真っ赤なクワガタ、その佇まいと静かな季節の訪れ

静かな林の中で真っ赤なクワガタが木の葉の上に佇む様子

薄曇りの午後と赤い小さな訪問者

都会の喧騒を少し離れ、緑の影が揺れる公園の一角へ足を運ぶ。梅雨の曇り空が続くなか、湿度は高くても風は心地よく吹き抜けている。そんな静けさに、ひときわ赤く透き通るような昆虫の姿が目に入った。ニュースで話題になっていた「ヒラズゲンセイ」。
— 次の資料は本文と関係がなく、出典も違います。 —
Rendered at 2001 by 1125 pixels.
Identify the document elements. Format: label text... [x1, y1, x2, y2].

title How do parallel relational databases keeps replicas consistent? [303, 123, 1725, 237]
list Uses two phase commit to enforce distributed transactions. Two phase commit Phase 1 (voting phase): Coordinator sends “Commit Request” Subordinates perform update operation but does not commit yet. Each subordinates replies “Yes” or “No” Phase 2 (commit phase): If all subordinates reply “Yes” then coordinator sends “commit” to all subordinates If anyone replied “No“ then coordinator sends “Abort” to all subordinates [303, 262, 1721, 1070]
真っ赤なクワガタが、この時期の梅雨の晴れ間にそっと顔をのぞかせているらしい。

稀少な生き物との静かな対話

毀れた木の葉の上に留まり、まるで燃え立つような体色がなにかのサインのように見える。普段なら踏みつけてしまいそうな小さな世界の中に、その存在だけが異質に輝いている。足音を殺して近づくと、微かに翅を震わせていた。見つけてくれたのは偶然なのか、それとも時間の流れにそっと許された瞬間なのか。動きを止めてじっと見つめ合い、触れてはいけないと思い直す背筋の伸び方が自分でもわかる。

季節のゆらぎの中で暮らすかけがえのなさ

湿った地面と雑草の真ん中にある、ほんのわずかな光。過ぎ去りゆく日常の中に挟まれた、かすかな美しさ。翅の赤は夏の鼓動を知らせる合図のひとつ。誰もが知る鮮やかさとはまた違う、深くて静かな色に心が揺れる。こんな一瞬があってこそ、梅雨の曇り空も忘れがたい記憶に変わるのだろうと思った。